▽
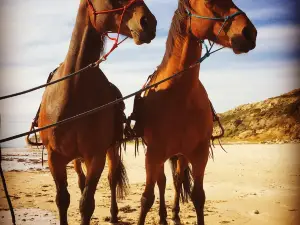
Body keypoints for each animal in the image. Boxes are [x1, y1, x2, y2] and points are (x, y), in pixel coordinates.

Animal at [37, 0, 157, 225]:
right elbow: (62, 199)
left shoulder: (96, 156)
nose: (149, 22)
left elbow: (87, 203)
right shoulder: (54, 158)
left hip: (111, 149)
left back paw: (114, 214)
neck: (72, 92)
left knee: (111, 180)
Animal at [131, 0, 258, 225]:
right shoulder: (153, 154)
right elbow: (147, 198)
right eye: (209, 3)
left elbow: (198, 196)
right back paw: (163, 217)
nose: (249, 32)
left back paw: (174, 214)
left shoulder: (200, 154)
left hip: (180, 155)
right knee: (162, 182)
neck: (179, 93)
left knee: (177, 179)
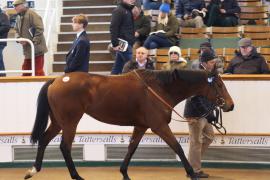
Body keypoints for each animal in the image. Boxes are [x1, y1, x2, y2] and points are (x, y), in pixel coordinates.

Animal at [24, 68, 233, 179]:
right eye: (219, 85)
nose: (230, 105)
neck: (159, 88)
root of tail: (57, 80)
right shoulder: (159, 126)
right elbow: (178, 148)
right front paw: (192, 172)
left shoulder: (141, 126)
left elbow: (131, 148)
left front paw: (124, 173)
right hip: (70, 121)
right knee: (65, 146)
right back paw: (76, 175)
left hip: (58, 121)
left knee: (44, 140)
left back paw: (33, 170)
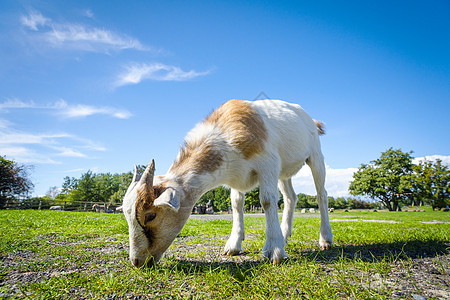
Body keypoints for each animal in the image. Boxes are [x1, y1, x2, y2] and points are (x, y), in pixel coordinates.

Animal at [121, 100, 332, 268]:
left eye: (151, 216)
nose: (137, 261)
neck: (225, 134)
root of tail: (311, 120)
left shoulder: (268, 164)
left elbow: (267, 201)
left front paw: (274, 250)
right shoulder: (237, 178)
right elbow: (236, 204)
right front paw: (233, 245)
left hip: (316, 156)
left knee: (321, 194)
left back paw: (325, 240)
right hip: (284, 173)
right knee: (290, 197)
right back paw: (285, 234)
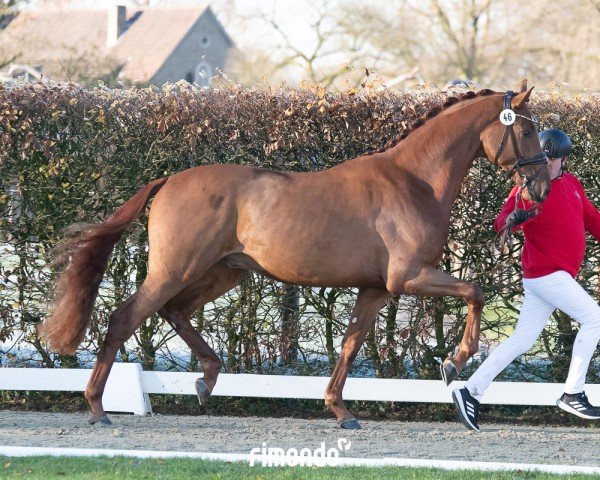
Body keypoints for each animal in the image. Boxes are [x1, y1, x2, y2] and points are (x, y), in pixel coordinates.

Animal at [39, 81, 552, 428]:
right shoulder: (408, 276)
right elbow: (475, 291)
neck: (415, 181)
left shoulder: (375, 290)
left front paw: (341, 410)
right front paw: (454, 361)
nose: (542, 187)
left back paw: (207, 379)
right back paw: (98, 407)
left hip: (225, 272)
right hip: (175, 268)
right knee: (126, 318)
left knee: (175, 311)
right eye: (528, 133)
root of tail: (168, 180)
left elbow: (350, 345)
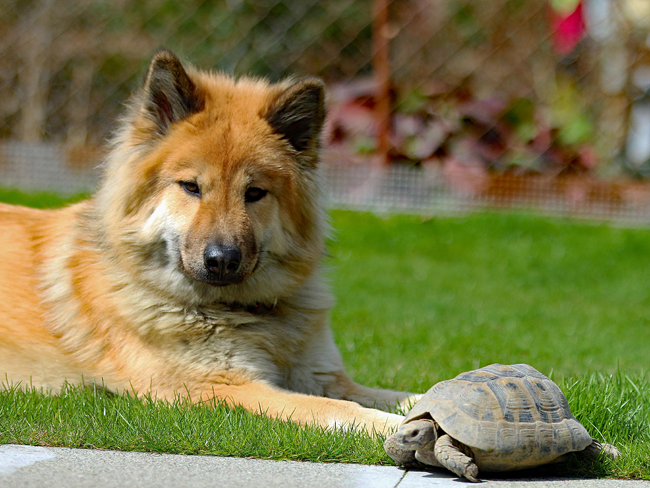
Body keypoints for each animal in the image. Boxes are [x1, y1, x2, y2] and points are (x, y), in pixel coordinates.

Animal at [0, 50, 416, 434]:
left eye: (254, 193)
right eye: (191, 187)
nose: (222, 260)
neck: (244, 313)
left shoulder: (324, 376)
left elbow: (403, 395)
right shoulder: (219, 386)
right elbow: (333, 409)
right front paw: (400, 428)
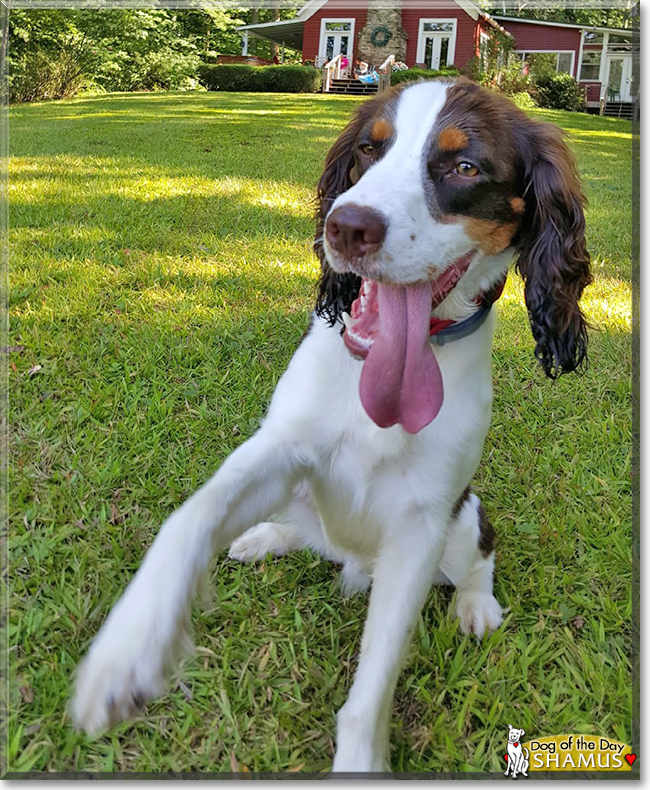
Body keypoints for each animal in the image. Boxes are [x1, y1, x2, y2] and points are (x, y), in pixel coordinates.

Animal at [73, 80, 588, 772]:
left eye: (465, 166)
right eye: (369, 149)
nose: (344, 226)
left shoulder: (423, 524)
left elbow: (377, 675)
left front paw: (360, 758)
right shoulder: (281, 447)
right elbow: (190, 516)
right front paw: (127, 650)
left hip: (463, 520)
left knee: (480, 552)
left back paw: (476, 605)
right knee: (306, 531)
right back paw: (264, 537)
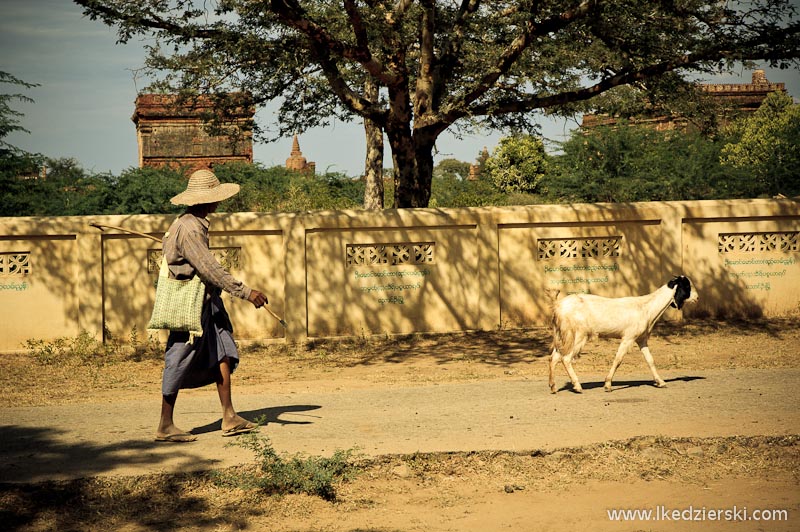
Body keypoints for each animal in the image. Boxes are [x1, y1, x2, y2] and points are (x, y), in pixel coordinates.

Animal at [548, 276, 696, 392]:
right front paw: (608, 385)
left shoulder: (641, 339)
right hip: (577, 335)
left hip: (563, 335)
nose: (697, 297)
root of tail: (558, 306)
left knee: (554, 356)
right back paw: (577, 386)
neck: (647, 307)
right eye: (687, 286)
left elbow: (650, 360)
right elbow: (618, 359)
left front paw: (661, 382)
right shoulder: (628, 337)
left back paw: (553, 386)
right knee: (566, 358)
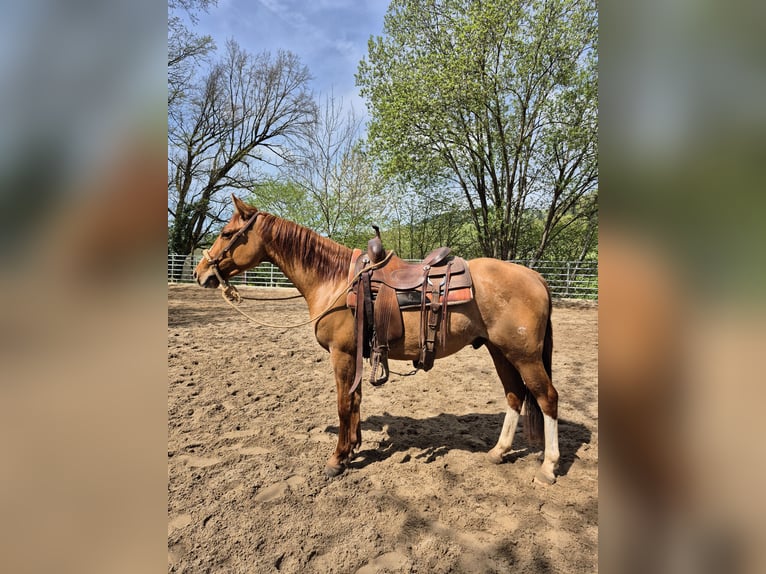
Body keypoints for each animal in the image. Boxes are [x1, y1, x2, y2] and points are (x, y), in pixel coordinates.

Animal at [193, 196, 560, 484]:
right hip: (501, 352)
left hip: (524, 356)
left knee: (547, 398)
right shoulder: (356, 354)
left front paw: (337, 459)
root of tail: (536, 277)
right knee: (514, 396)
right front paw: (353, 447)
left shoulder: (342, 354)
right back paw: (499, 451)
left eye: (227, 234)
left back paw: (548, 467)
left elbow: (344, 404)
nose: (200, 273)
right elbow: (355, 401)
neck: (335, 280)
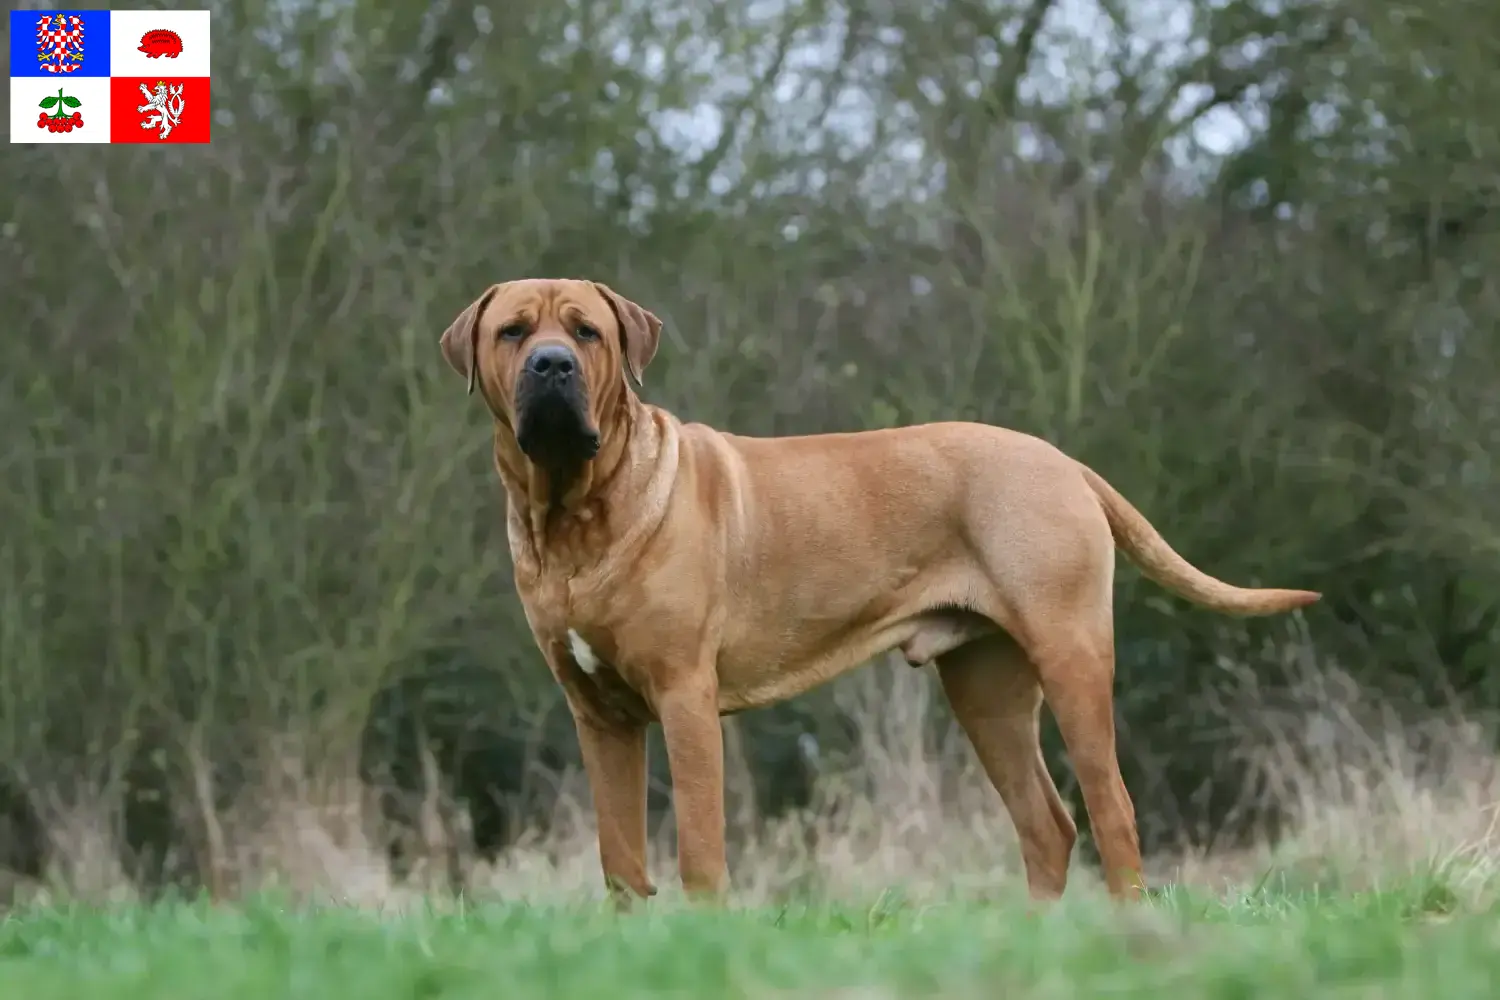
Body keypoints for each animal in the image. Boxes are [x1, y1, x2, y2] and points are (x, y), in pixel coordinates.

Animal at [438, 277, 1320, 905]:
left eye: (585, 331)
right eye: (513, 330)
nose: (552, 366)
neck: (575, 513)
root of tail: (1064, 463)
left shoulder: (684, 696)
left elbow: (698, 849)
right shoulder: (600, 716)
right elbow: (620, 857)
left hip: (1070, 654)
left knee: (1112, 810)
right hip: (987, 689)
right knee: (1047, 825)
△
[TASK REQUIREMENTS]: What you give back should be exactly the lines of the data above from the line with "left hip: (563, 335)" through the line with "left back paw: (553, 386)", both of those included, and nothing more.

[WRITTEN ANSWER]:
left hip: (563, 335)
nose: (697, 297)
root of tail: (558, 306)
left knee: (554, 356)
right back paw: (577, 386)
neck: (647, 307)
right eye: (687, 286)
left elbow: (650, 360)
right elbow: (618, 359)
left front paw: (661, 382)
right shoulder: (628, 337)
left back paw: (553, 386)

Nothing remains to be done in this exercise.